**WRITTEN PROBLEM**
Copy the stretch of the Parwich listed-buildings text from "Parwich is a" through "a telephone kiosk.", swapping "telephone kiosk" for "phone box".

**PASSAGE SHOWN**
━━━━

= Listed buildings in Parwich =

Parwich is a civil parish in the Derbyshire Dales district of Derbyshire, England. The parish contains 38 listed buildings that are recorded in the National Heritage List for England. Of these, two are listed at Grade II*, the middle of the three grades, and the others are at Grade II, the lowest grade. The parish contains the village of Parwich and the surrounding countryside. Most of the listed buildings are houses, cottages and associated structures, farmhouses and farm buildings, and the rest consist of a church, a chapel, a school and a telephone kiosk.

━━━━

**ENTRIES SUPPLIED**
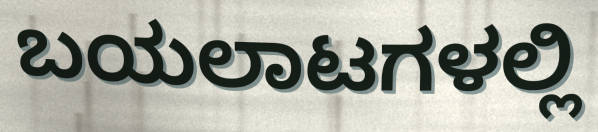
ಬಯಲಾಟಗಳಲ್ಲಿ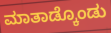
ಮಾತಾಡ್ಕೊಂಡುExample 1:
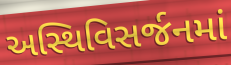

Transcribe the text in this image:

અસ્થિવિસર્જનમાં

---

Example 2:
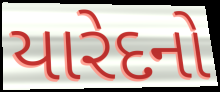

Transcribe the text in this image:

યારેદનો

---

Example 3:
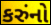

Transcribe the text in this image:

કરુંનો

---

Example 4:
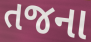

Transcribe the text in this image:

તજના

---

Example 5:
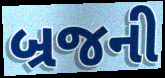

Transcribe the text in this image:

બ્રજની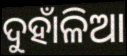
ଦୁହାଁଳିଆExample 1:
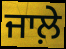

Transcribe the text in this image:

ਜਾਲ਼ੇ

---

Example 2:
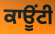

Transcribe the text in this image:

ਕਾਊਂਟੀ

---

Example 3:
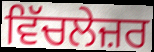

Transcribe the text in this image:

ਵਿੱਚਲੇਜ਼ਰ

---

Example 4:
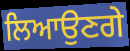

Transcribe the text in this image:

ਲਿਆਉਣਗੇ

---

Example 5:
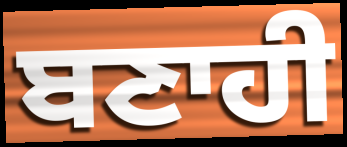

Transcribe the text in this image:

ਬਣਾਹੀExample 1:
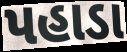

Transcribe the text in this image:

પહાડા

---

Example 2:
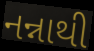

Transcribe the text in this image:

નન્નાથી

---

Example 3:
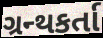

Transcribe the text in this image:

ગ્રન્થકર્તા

━━━━

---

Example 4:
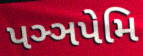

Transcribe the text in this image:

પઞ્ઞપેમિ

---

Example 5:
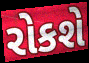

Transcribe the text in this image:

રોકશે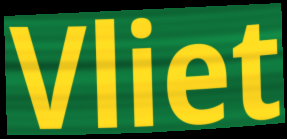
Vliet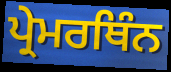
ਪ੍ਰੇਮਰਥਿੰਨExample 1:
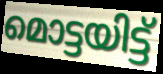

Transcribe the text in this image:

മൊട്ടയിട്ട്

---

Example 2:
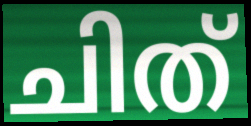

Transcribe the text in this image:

━━━━

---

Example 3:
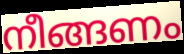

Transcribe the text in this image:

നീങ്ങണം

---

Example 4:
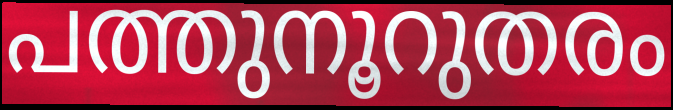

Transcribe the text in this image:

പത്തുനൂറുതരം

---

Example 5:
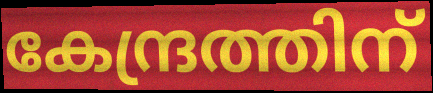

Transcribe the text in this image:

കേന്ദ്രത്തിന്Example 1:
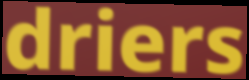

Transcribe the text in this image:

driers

━━━━

**EXPECTED ANSWER**
Parwich is a civil parish in the Derbyshire Dales district of Derbyshire, England. The parish contains 38 listed buildings that are recorded in the National Heritage List for England. Of these, two are listed at Grade II*, the middle of the three grades, and the others are at Grade II, the lowest grade. The parish contains the village of Parwich and the surrounding countryside. Most of the listed buildings are houses, cottages and associated structures, farmhouses and farm buildings, and the rest consist of a church, a chapel, a school and a phone box.